EXERCISE
The task calls for an exact copy of the records, without any images.

--- SOURCE DATA Enclosed Below ---

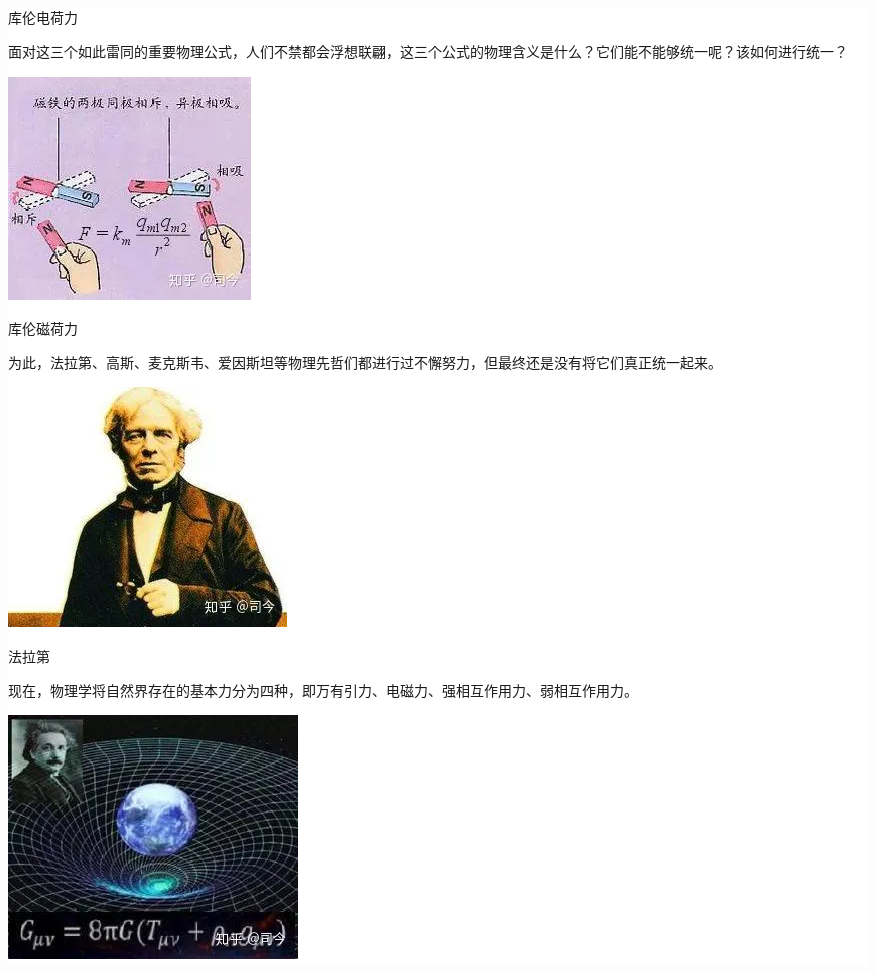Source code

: 库伦电荷力

面对这三个如此雷同的重要物理公式，人们不禁都会浮想联翩，这三个公式的物理含义是什么？它们能不能够统一呢？该如何进行统一？

  

![](assets/1715524097-aadc1d8431980df62fba5bc5917fe180.webp)

库伦磁荷力

为此，法拉第、高斯、麦克斯韦、爱因斯坦等物理先哲们都进行过不懈努力，但最终还是没有将它们真正统一起来。

  

![](assets/1715524097-4003bcfee87ec1174b86a11f26f322c7.webp)

法拉第

现在，物理学将自然界存在的基本力分为四种，即万有引力、电磁力、强相互作用力、弱相互作用力。

  

![](assets/1715524097-efc80a3721682afc33eb70ae75b2939a.webp)
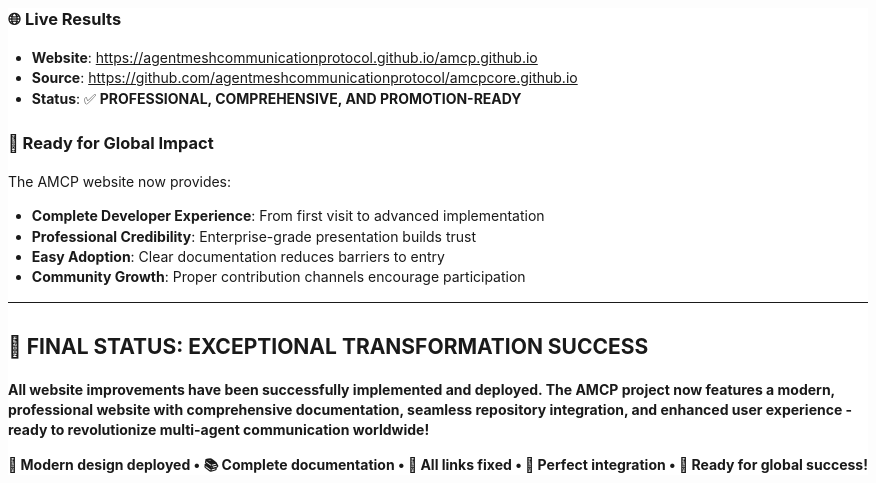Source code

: ### **🌐 Live Results**
- **Website**: https://agentmeshcommunicationprotocol.github.io/amcp.github.io
- **Source**: https://github.com/agentmeshcommunicationprotocol/amcpcore.github.io
- **Status**: ✅ **PROFESSIONAL, COMPREHENSIVE, AND PROMOTION-READY**

### **🚀 Ready for Global Impact**
The AMCP website now provides:
- **Complete Developer Experience**: From first visit to advanced implementation
- **Professional Credibility**: Enterprise-grade presentation builds trust
- **Easy Adoption**: Clear documentation reduces barriers to entry
- **Community Growth**: Proper contribution channels encourage participation

---

## 🌟 **FINAL STATUS: EXCEPTIONAL TRANSFORMATION SUCCESS**

**All website improvements have been successfully implemented and deployed. The AMCP project now features a modern, professional website with comprehensive documentation, seamless repository integration, and enhanced user experience - ready to revolutionize multi-agent communication worldwide!**

**🎨 Modern design deployed • 📚 Complete documentation • 🔗 All links fixed • 🤝 Perfect integration • 🚀 Ready for global success!**
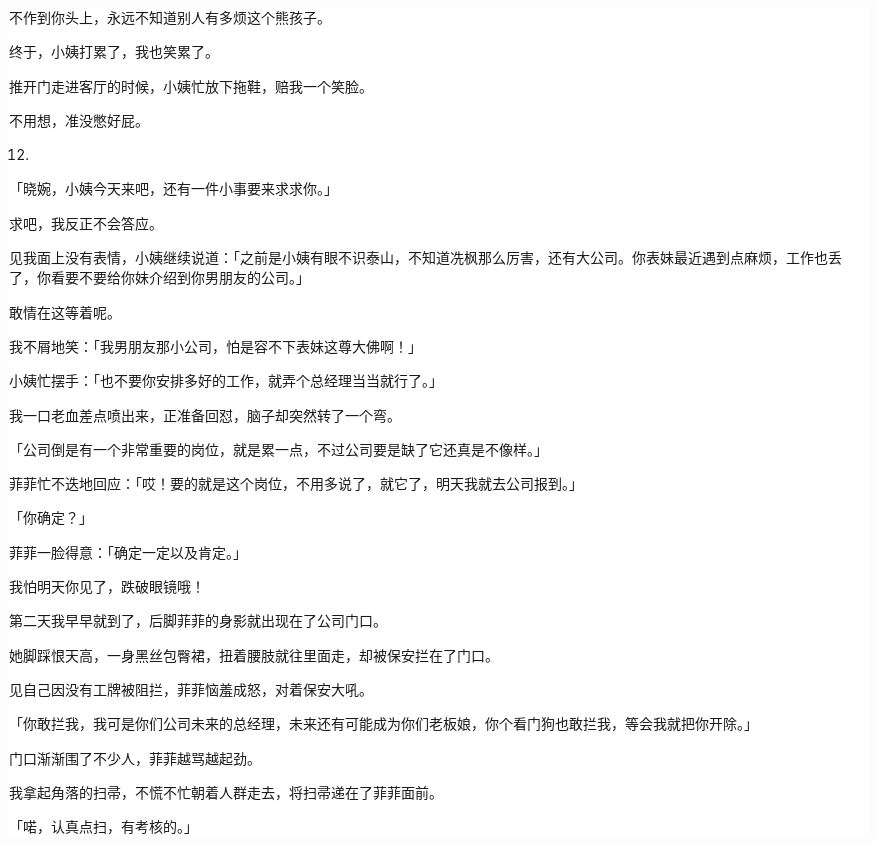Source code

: 
不作到你头上，永远不知道别人有多烦这个熊孩子。


终于，小姨打累了，我也笑累了。


推开门走进客厅的时候，小姨忙放下拖鞋，赔我一个笑脸。


不用想，准没憋好屁。


12.


「晓婉，小姨今天来吧，还有一件小事要来求求你。」


求吧，我反正不会答应。


见我面上没有表情，小姨继续说道：「之前是小姨有眼不识泰山，不知道冼枫那么厉害，还有大公司。你表妹最近遇到点麻烦，工作也丢了，你看要不要给你妹介绍到你男朋友的公司。」


敢情在这等着呢。


我不屑地笑：「我男朋友那小公司，怕是容不下表妹这尊大佛啊！」


小姨忙摆手：「也不要你安排多好的工作，就弄个总经理当当就行了。」


我一口老血差点喷出来，正准备回怼，脑子却突然转了一个弯。


「公司倒是有一个非常重要的岗位，就是累一点，不过公司要是缺了它还真是不像样。」


菲菲忙不迭地回应：「哎！要的就是这个岗位，不用多说了，就它了，明天我就去公司报到。」


「你确定？」


菲菲一脸得意：「确定一定以及肯定。」


我怕明天你见了，跌破眼镜哦！


第二天我早早就到了，后脚菲菲的身影就出现在了公司门口。


她脚踩恨天高，一身黑丝包臀裙，扭着腰肢就往里面走，却被保安拦在了门口。


见自己因没有工牌被阻拦，菲菲恼羞成怒，对着保安大吼。


「你敢拦我，我可是你们公司未来的总经理，未来还有可能成为你们老板娘，你个看门狗也敢拦我，等会我就把你开除。」


门口渐渐围了不少人，菲菲越骂越起劲。


我拿起角落的扫帚，不慌不忙朝着人群走去，将扫帚递在了菲菲面前。


「喏，认真点扫，有考核的。」

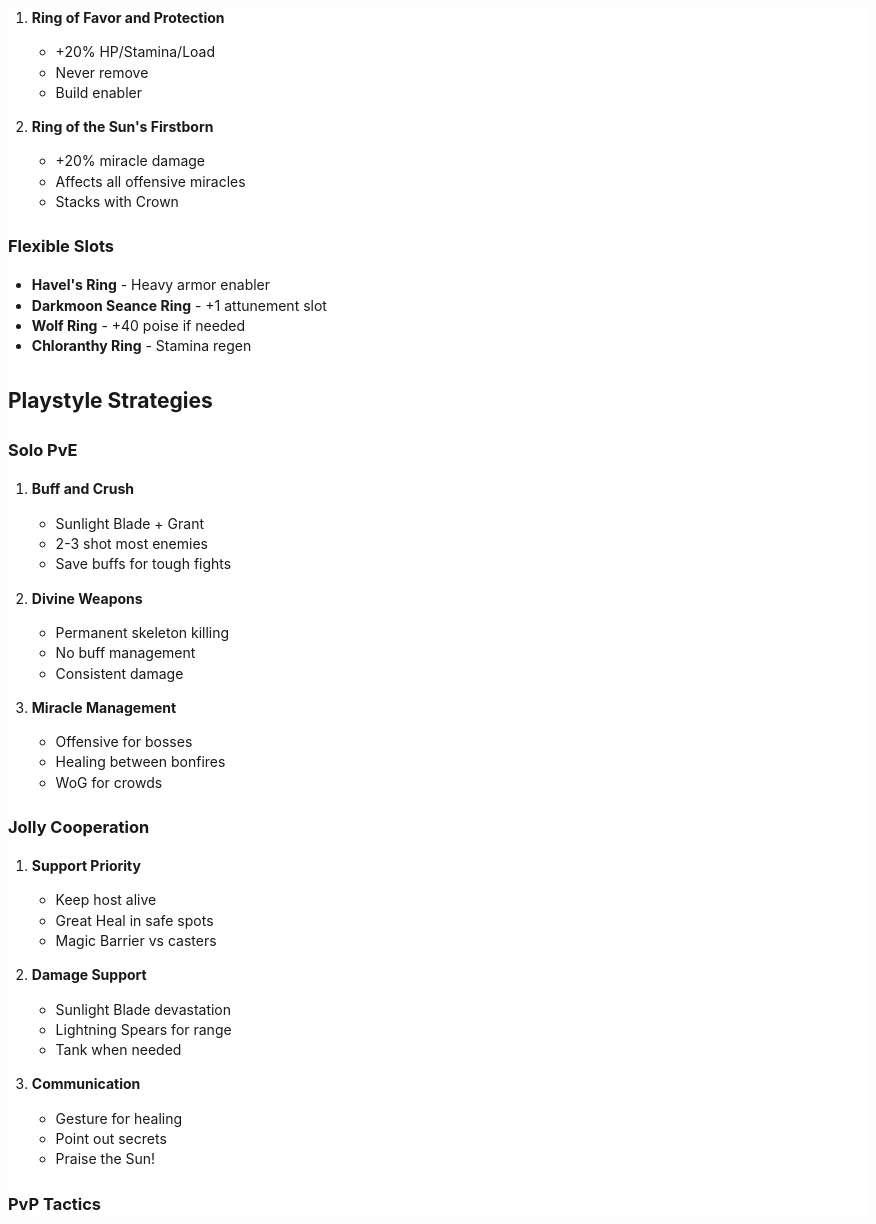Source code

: 1. **Ring of Favor and Protection**
   - +20% HP/Stamina/Load
   - Never remove
   - Build enabler

2. **Ring of the Sun's Firstborn**
   - +20% miracle damage
   - Affects all offensive miracles
   - Stacks with Crown

### Flexible Slots

- **Havel's Ring** - Heavy armor enabler
- **Darkmoon Seance Ring** - +1 attunement slot
- **Wolf Ring** - +40 poise if needed
- **Chloranthy Ring** - Stamina regen

## Playstyle Strategies

### Solo PvE

1. **Buff and Crush**
   - Sunlight Blade + Grant
   - 2-3 shot most enemies
   - Save buffs for tough fights

2. **Divine Weapons**
   - Permanent skeleton killing
   - No buff management
   - Consistent damage

3. **Miracle Management**
   - Offensive for bosses
   - Healing between bonfires
   - WoG for crowds

### Jolly Cooperation

1. **Support Priority**
   - Keep host alive
   - Great Heal in safe spots
   - Magic Barrier vs casters

2. **Damage Support**
   - Sunlight Blade devastation
   - Lightning Spears for range
   - Tank when needed

3. **Communication**
   - Gesture for healing
   - Point out secrets
   - Praise the Sun!

### PvP Tactics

--- End of Enclosed SOURCE DATA ---

EXERCISE OUTPUT
Source code

: 库伦电荷力

面对这三个如此雷同的重要物理公式，人们不禁都会浮想联翩，这三个公式的物理含义是什么？它们能不能够统一呢？该如何进行统一？

  

![](assets/1715524097-aadc1d8431980df62fba5bc5917fe180.webp)

库伦磁荷力

为此，法拉第、高斯、麦克斯韦、爱因斯坦等物理先哲们都进行过不懈努力，但最终还是没有将它们真正统一起来。

  

![](assets/1715524097-4003bcfee87ec1174b86a11f26f322c7.webp)

法拉第

现在，物理学将自然界存在的基本力分为四种，即万有引力、电磁力、强相互作用力、弱相互作用力。

  

![](assets/1715524097-efc80a3721682afc33eb70ae75b2939a.webp)
Source code

: ### **🌐 Live Results**
- **Website**: https://agentmeshcommunicationprotocol.github.io/amcp.github.io
- **Source**: https://github.com/agentmeshcommunicationprotocol/amcpcore.github.io
- **Status**: ✅ **PROFESSIONAL, COMPREHENSIVE, AND PROMOTION-READY**

### **🚀 Ready for Global Impact**
The AMCP website now provides:
- **Complete Developer Experience**: From first visit to advanced implementation
- **Professional Credibility**: Enterprise-grade presentation builds trust
- **Easy Adoption**: Clear documentation reduces barriers to entry
- **Community Growth**: Proper contribution channels encourage participation

---

## 🌟 **FINAL STATUS: EXCEPTIONAL TRANSFORMATION SUCCESS**

**All website improvements have been successfully implemented and deployed. The AMCP project now features a modern, professional website with comprehensive documentation, seamless repository integration, and enhanced user experience - ready to revolutionize multi-agent communication worldwide!**

**🎨 Modern design deployed • 📚 Complete documentation • 🔗 All links fixed • 🤝 Perfect integration • 🚀 Ready for global success!**
Source code

: 
不作到你头上，永远不知道别人有多烦这个熊孩子。


终于，小姨打累了，我也笑累了。


推开门走进客厅的时候，小姨忙放下拖鞋，赔我一个笑脸。


不用想，准没憋好屁。


12.


「晓婉，小姨今天来吧，还有一件小事要来求求你。」


求吧，我反正不会答应。


见我面上没有表情，小姨继续说道：「之前是小姨有眼不识泰山，不知道冼枫那么厉害，还有大公司。你表妹最近遇到点麻烦，工作也丢了，你看要不要给你妹介绍到你男朋友的公司。」


敢情在这等着呢。


我不屑地笑：「我男朋友那小公司，怕是容不下表妹这尊大佛啊！」


小姨忙摆手：「也不要你安排多好的工作，就弄个总经理当当就行了。」


我一口老血差点喷出来，正准备回怼，脑子却突然转了一个弯。


「公司倒是有一个非常重要的岗位，就是累一点，不过公司要是缺了它还真是不像样。」


菲菲忙不迭地回应：「哎！要的就是这个岗位，不用多说了，就它了，明天我就去公司报到。」


「你确定？」


菲菲一脸得意：「确定一定以及肯定。」


我怕明天你见了，跌破眼镜哦！


第二天我早早就到了，后脚菲菲的身影就出现在了公司门口。


她脚踩恨天高，一身黑丝包臀裙，扭着腰肢就往里面走，却被保安拦在了门口。


见自己因没有工牌被阻拦，菲菲恼羞成怒，对着保安大吼。


「你敢拦我，我可是你们公司未来的总经理，未来还有可能成为你们老板娘，你个看门狗也敢拦我，等会我就把你开除。」


门口渐渐围了不少人，菲菲越骂越起劲。


我拿起角落的扫帚，不慌不忙朝着人群走去，将扫帚递在了菲菲面前。


「喏，认真点扫，有考核的。」

Source code

: 1. **Ring of Favor and Protection**
   - +20% HP/Stamina/Load
   - Never remove
   - Build enabler

2. **Ring of the Sun's Firstborn**
   - +20% miracle damage
   - Affects all offensive miracles
   - Stacks with Crown

### Flexible Slots

- **Havel's Ring** - Heavy armor enabler
- **Darkmoon Seance Ring** - +1 attunement slot
- **Wolf Ring** - +40 poise if needed
- **Chloranthy Ring** - Stamina regen

## Playstyle Strategies

### Solo PvE

1. **Buff and Crush**
   - Sunlight Blade + Grant
   - 2-3 shot most enemies
   - Save buffs for tough fights

2. **Divine Weapons**
   - Permanent skeleton killing
   - No buff management
   - Consistent damage

3. **Miracle Management**
   - Offensive for bosses
   - Healing between bonfires
   - WoG for crowds

### Jolly Cooperation

1. **Support Priority**
   - Keep host alive
   - Great Heal in safe spots
   - Magic Barrier vs casters

2. **Damage Support**
   - Sunlight Blade devastation
   - Lightning Spears for range
   - Tank when needed

3. **Communication**
   - Gesture for healing
   - Point out secrets
   - Praise the Sun!

### PvP Tactics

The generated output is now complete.